He told her to bring me to the gym the next day
"He told her to bring me to the gym the next day, and I loved it," Rhodes says. "Paul Jones was there, too, which made it quite hard for me to fight him for the British title last year when I'd known him since he was a kid But he had to do it and I had to do it. I've spoken to him recently, and there's no bad feeling between us."A lot of people were surprised when I was matched with him, but I never questioned Brendan's judgement, even to myself. I had absolute confidence that I could beat Paul, and so did Brendan and Frank [Warren].
The only worry was the similarity in our styles - fighting Paul was like fighting my shadow. It wasn't that I'd modelled myself on him or on Herol or anyone else. All Brendan's boys have basically the same style, hit and not get hit. It's the way he's been training fighters since he first came to Sheffield, and he was doing it before he had Herol."The best-known present exponent of the Ingle style is Naseem Hamed, the WBO and International Boxing Federation featherweight champion who set the standards for Rhodes by winning the European title at the age of 20. "Naz coming through so young has been a help to me," Rhodes acknowledges.

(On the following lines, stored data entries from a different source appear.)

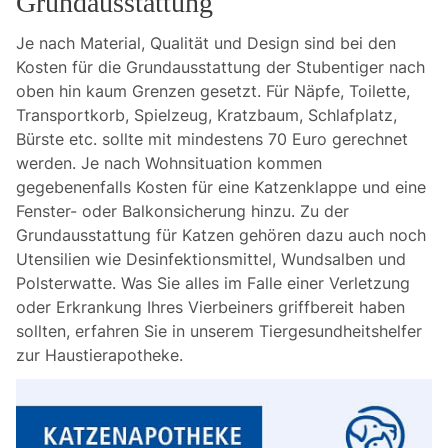
Grundausstattung
Je nach Material, Qualität und Design sind bei den
Kosten für die Grundausstattung der Stubentiger nach
oben hin kaum Grenzen gesetzt. Für Näpfe, Toilette,
Transportkorb, Spielzeug, Kratzbaum, Schlafplatz,
Bürste etc. sollte mit mindestens 70 Euro gerechnet
werden. Je nach Wohnsituation kommen
gegebenenfalls Kosten für eine Katzenklappe und eine
Fenster- oder Balkonsicherung hinzu. Zu der
Grundausstattung für Katzen gehören dazu auch noch
Utensilien wie Desinfektionsmittel, Wundsalben und
Polsterwatte. Was Sie alles im Falle einer Verletzung
oder Erkrankung Ihres Vierbeiners griffbereit haben
sollten, erfahren Sie in unserem Tiergesundheitshelfer
zur Haustierapotheke.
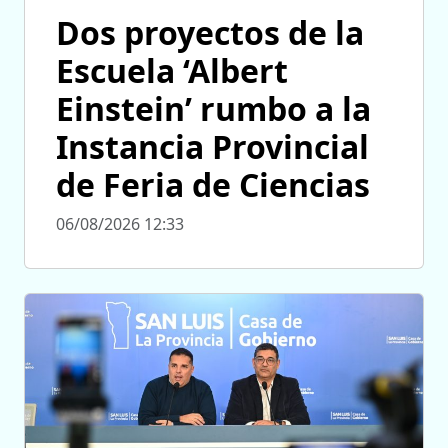
Dos proyectos de la
Escuela ‘Albert
Einstein’ rumbo a la
Instancia Provincial
de Feria de Ciencias
06/08/2026 12:33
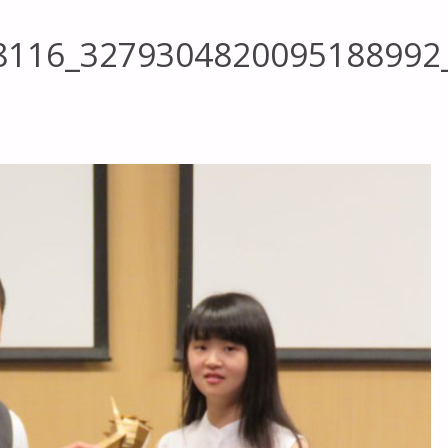
8116_3279304820095188992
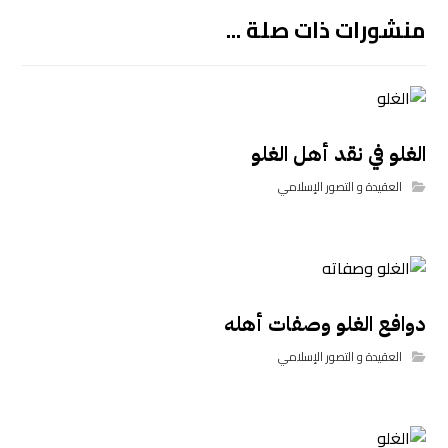
منشورات ذات صلة ...
الغلو في نقد أهل الغلو
العقيدة و التصور الإسلامي
دوافع الغلو وصفات أهله
العقيدة و التصور الإسلامي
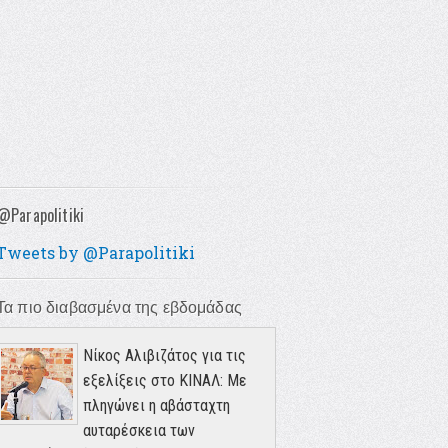
@Parapolitiki
Tweets by @Parapolitiki
Τα πιο διαβασμένα της εβδομάδας
Νίκος Αλιβιζάτος για τις
εξελίξεις στο ΚΙΝΑΛ: Με
πληγώνει η αβάσταχτη
αυταρέσκεια των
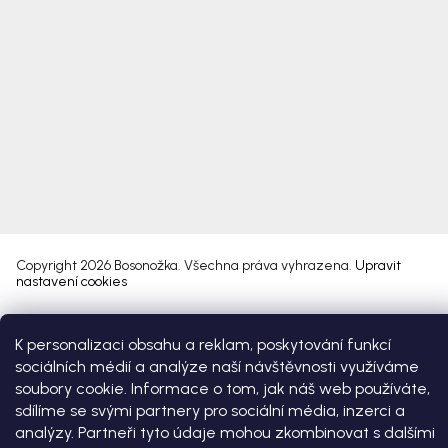
Copyright 2026
Bosonožka
. Všechna práva vyhrazena.
Upravit
nastavení cookies
Vytvořil Shoptet Premium
K personalizaci obsahu a reklam, poskytování funkcí
sociálních médií a analýze naší návštěvnosti využíváme
soubory cookie. Informace o tom, jak náš web používáte,
sdílíme se svými partnery pro sociální média, inzerci a
analýzy. Partneři tyto údaje mohou zkombinovat s dalšími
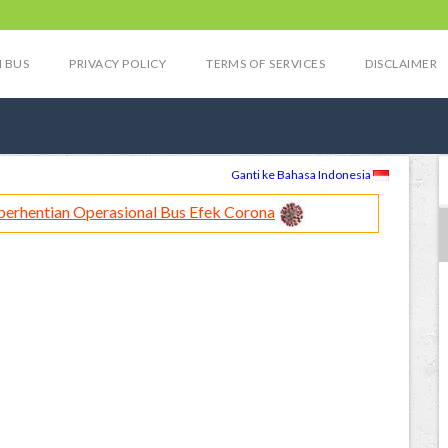
 BUS
PRIVACY POLICY
TERMS OF SERVICES
DISCLAIMER
Ganti ke Bahasa Indonesia
berhentian Operasional Bus Efek Corona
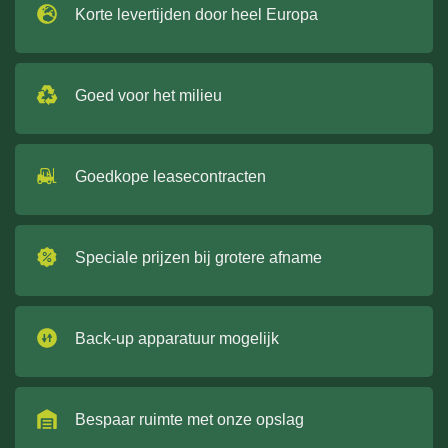
Korte levertijden door heel Europa
Goed voor het milieu
Goedkope leasecontracten
Speciale prijzen bij grotere afname
Back-up apparatuur mogelijk
Bespaar ruimte met onze opslag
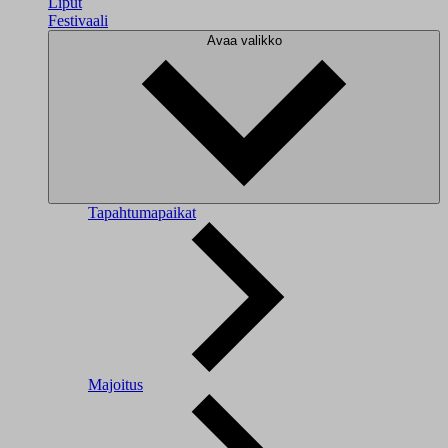
Liput
Festivaali
Avaa valikko
Tapahtumapaikat
Majoitus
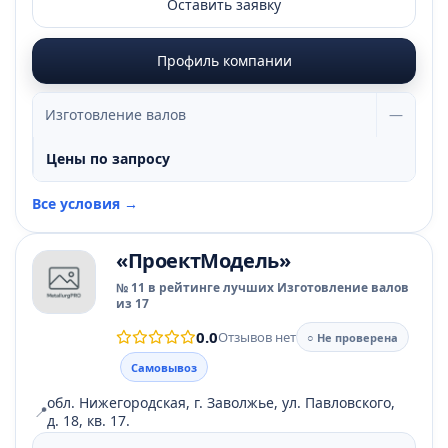
Оставить заявку
Профиль компании
Изготовление валов
—
Цены по запросу
Все условия →
«ПроектМодель»
№ 11 в рейтинге лучших Изготовление валов
из 17
0.0
Отзывов нет
○ Не проверена
Самовывоз
обл. Нижегородская, г. Заволжье, ул. Павловского,
📍
д. 18, кв. 17.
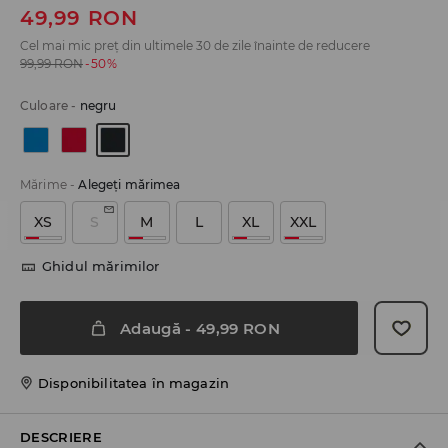
49,99
RON
Cel mai mic preț din ultimele 30 de zile înainte de reducere
99,99
RON
-50%
Culoare
-
negru
Mărime
-
Alegeţi mărimea
XS
S
M
L
XL
XXL
Ghidul mărimilor
Adaugă
-
49,99
RON
Disponibilitatea în magazin
DESCRIERE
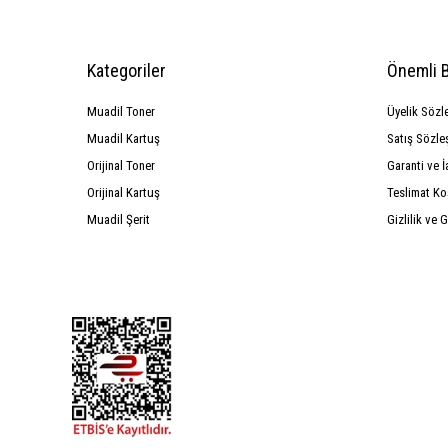
Kategoriler
Önemli B
Muadil Toner
Üyelik Sözl
Muadil Kartuş
Satış Sözle
Orijinal Toner
Garanti ve İ
Orijinal Kartuş
Teslimat Ko
Muadil Şerit
Gizlilik ve 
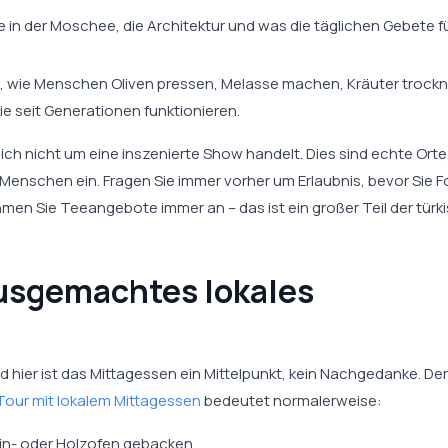
te in der Moschee, die Architektur und was die täglichen Gebete f
 wie Menschen Oliven pressen, Melasse machen, Kräuter trock
e seit Generationen funktionieren.
ich nicht um eine inszenierte Show handelt. Dies sind echte Orte
er Menschen ein. Fragen Sie immer vorher um Erlaubnis, bevor Sie 
n Sie Teeangebote immer an – das ist ein großer Teil der türk
ausgemachtes lokales
d hier ist das Mittagessen ein Mittelpunkt, kein Nachgedanke. Der
x Tour mit lokalem Mittagessen
bedeutet normalerweise:
ein- oder Holzofen gebacken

"He's explained things to me, told me what's going to happen and told me how to handle it. We started boxing around the same time and we've always hung around together. We won our first national schools titles on the same day, at the Derby Assembly Rooms in 1990. I was the one who started doing the back-flips in the gym, but now I let Naz get on with that kind of thing."Naz and me used to talk a lot when we were boys about what we were going to win, but I suppose I didn't really start to believe it was going to happen for me until I won my first national title, when I was about 15 Everybody knew Naz was going to be a megastar. You could see him getting better and better every year, so we were all prepared for what happened to him. We're still very close, in fact we've been playing snooker today. I don't begrudge him any of his success, and he's always there encouraging me."I lost some in the amateurs - 11 out of 67 - but most of those were down to amateur judging, which is unbelievable I properly lost only three or four Amateur boxing is ridiculous.